I deliberately took the obvious cases to highlight the general principle. The author of any text has something to say. Send you information, description, image, and thesis. And if you want to catch this pass, you need to make an effort. So that it doesn't turn out that they threw you a ball, and you have a chair in your hands. Because if you don't accept such passes from the very beginning, then by the end of the book you will have a complete mess in your head. If you don't get to the end, drop it. And if you are going to argue with the author in absentia anywhere in the text, then it turns out that you are arguing with your fantasies on the topic and the author has nothing to do with it. You can do this, many people do, and it can even be useful if you don't forget that this controversy has nothing to do with the author. And then many people will invent something for themselves, and the author is to blame, a fool like that.

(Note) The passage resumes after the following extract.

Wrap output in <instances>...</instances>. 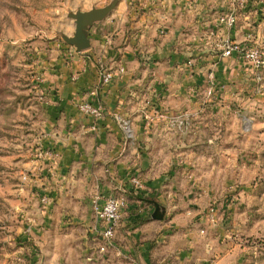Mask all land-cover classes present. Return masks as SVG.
<instances>
[{"label":"rangeland","instance_id":"1","mask_svg":"<svg viewBox=\"0 0 264 264\" xmlns=\"http://www.w3.org/2000/svg\"><path fill=\"white\" fill-rule=\"evenodd\" d=\"M111 1L0 0V264H264V67L258 83L232 79L229 86L237 91L228 88L226 100L198 97L174 113L160 106L158 83L138 85L140 98L126 97L133 98L137 131L131 130L130 118L119 117L115 140L122 145L103 149L112 157L100 164L98 174L80 159L72 158L63 172L62 163L59 168V151L51 142L55 135L45 120L44 97L57 94L46 85L50 70L57 73L53 62L71 67L80 61L81 67L68 72L73 83L97 63L96 79L82 87L77 104L95 130L105 116L99 89L124 74L130 63V21L118 20V13L130 17V12L156 11L152 1L118 0L90 26L91 39L121 35L115 50L123 61L107 69L97 55L92 58L91 44L77 51L62 35L74 32L68 12ZM231 5L238 7L234 0L218 3L219 15ZM237 12L239 41L250 39L264 49V0H251ZM199 21L192 52L200 53L185 55L187 68L201 63L202 50L212 42L213 27ZM145 70L140 76L154 77ZM107 73L111 77L105 81ZM84 103L97 107L100 117L83 111ZM161 123L175 129H162ZM118 165L126 166L123 172ZM165 176L164 185L155 184ZM111 196L125 203L115 229L122 257L100 252L98 245L110 244L89 232L95 207Z\"/></svg>","mask_w":264,"mask_h":264},{"label":"crops","instance_id":"2","mask_svg":"<svg viewBox=\"0 0 264 264\" xmlns=\"http://www.w3.org/2000/svg\"><path fill=\"white\" fill-rule=\"evenodd\" d=\"M144 1L155 2L156 11L138 14L130 12V17H125L127 13H118L119 15H117L118 20L125 18L124 20L128 19L130 21V31L126 44V48H128L126 54L129 56L127 58L130 63L125 65L127 70L124 74L114 78L99 89L98 95L102 101L105 116L95 130L90 127V118L79 113L77 104L82 98L80 91L82 87L87 83H93L96 79L97 63L92 62L90 67L87 66V70L79 74V81L73 83L68 80V72L73 67H81L80 61L73 62L71 67H66V64L62 61L53 62L55 68H57V73H54V69L50 70L51 73L46 77V85L57 91V94L50 92L44 97L47 101L45 120L48 129L55 136L60 132L59 138L54 136L51 142L59 151V168H61L62 163V172L66 170L67 163L73 158L80 159V163H83L88 169H93L95 175L98 174L100 164L104 163L106 165L109 162L108 158L112 157L111 152L104 154L103 149L110 150L115 146L122 145V142L119 144L115 140L120 135L119 117L123 119L130 118L131 130L133 132L137 131V125L133 121L135 116L134 102L131 103L133 98L126 97L127 95L134 96V101L139 99L140 96L138 95L141 93L137 90L138 85L150 86L152 82L158 83L160 85L158 88L162 92L160 106L167 108L170 113H174L179 111L182 106H191L192 102L198 97H202L205 101H210L213 97H223L226 100L229 98L230 89H232V93L237 91L236 88H230L229 86L234 78L240 80L244 85H247L248 82L251 84L256 82L248 66L235 56L220 57L212 42L210 46L202 50L201 63H198L193 69L187 68L184 64L189 59L185 55L190 56L192 53H200L198 50L192 52L197 47L196 43H198V28L199 25L201 26L199 19L206 20L213 28L219 29L217 19L222 7L217 6L218 3L226 0H194L195 2L192 0ZM121 8L118 7L119 10ZM239 20L240 16L238 22ZM237 25L232 29L230 35L234 40L239 41L237 38ZM120 36L117 38L110 37V39L99 37V40L90 38L91 48L93 49V51H90L92 58L97 60L95 57L97 55L99 61L105 63V68H116L122 63V57L124 56L118 58L119 53L115 50L120 49L117 45ZM135 55L138 57L135 58ZM143 56H145L144 59ZM202 65L208 66L209 70L208 68L207 70L199 69ZM144 70L151 71L150 73L154 74V77L152 75L148 78L145 75L140 76ZM211 70L214 74L213 80L208 75ZM201 88L206 89V92H203L204 94L198 92ZM148 93L150 92L146 91L145 94ZM181 99H187L189 103H183ZM162 104H165V106ZM130 108H132L131 111ZM153 125H150L149 129ZM159 127L162 129L169 127L175 129V126L164 123L159 124ZM109 166H107L109 167V173L113 176L114 167L110 164ZM125 167L123 165L117 166L118 171L124 170ZM168 179V176L159 181L157 179L155 184L164 185ZM101 231L102 223L95 217L94 224L90 225L89 232L92 233L91 235L100 236L101 240ZM117 240L115 230L114 240L111 244L104 250L103 245H98L99 251L105 252L106 250L108 252L109 250L113 256L122 257L123 252L118 246ZM127 258L131 261L130 257L127 256Z\"/></svg>","mask_w":264,"mask_h":264},{"label":"built area","instance_id":"3","mask_svg":"<svg viewBox=\"0 0 264 264\" xmlns=\"http://www.w3.org/2000/svg\"><path fill=\"white\" fill-rule=\"evenodd\" d=\"M238 7H245L250 4L251 0H234ZM237 5H231V8L222 12L218 17L217 26L219 29L213 28L209 32L213 47L218 51L220 57L235 56L248 66L254 79L258 83L260 81V72L264 67V49L258 43L244 39V41L234 40L230 33L238 22ZM209 78L214 79L213 71H209ZM111 77L110 73L104 75V80L107 81ZM81 109L87 113L100 117V112L97 107L91 103H84L80 105ZM135 186H140V181L133 177L131 180ZM45 201V198H42ZM124 199L114 196L106 198L102 203L95 207V215L97 220L102 223L101 236L106 244H111L114 231L118 225L121 217L122 209L124 208ZM105 246H103V250Z\"/></svg>","mask_w":264,"mask_h":264},{"label":"water","instance_id":"4","mask_svg":"<svg viewBox=\"0 0 264 264\" xmlns=\"http://www.w3.org/2000/svg\"><path fill=\"white\" fill-rule=\"evenodd\" d=\"M118 0H112L109 4L103 7L91 8L86 11L77 10L68 12L67 16L74 20V32L71 36L62 35V39L75 46L77 51H81L90 46V38L88 30L94 22L101 21L108 13L115 8ZM155 212H157L155 210Z\"/></svg>","mask_w":264,"mask_h":264}]
</instances>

In my examples, it is enough just to establish what was meant. Ask, Google, and read the notes. Why can you read them? Because someone has already done a philological analysis of all of Pushkin for you. And with Pushkin it was easy, but with, say, Dante Alighieri it is already more difficult, due to the historical distance. And from here, different methods of analysis appear. Allowing you to establish, without direct contact with the author, what he still wanted to say. In general, these methods are reduced to creating an interpretation that is as consistent as possible with historical and linguistic data, with the author's biography, and with his other works.
Yes, there is the concept of “author's death”. But it does not imply the impossibility of understanding, only its redundancy. What you might not understand. That in addition to what the author consciously wanted to say, there is a huge layer of what he said by accident. That if a ball is thrown to you, and you catch a chair, and not only you, but a bunch of people find a chair in their hands, then this chair can also be valuable. That there is a meaning that what was said itself acquired over time and it is also important. Perhaps more important than the author's intent.
Great works are so great that they turned out to be much larger than their authors.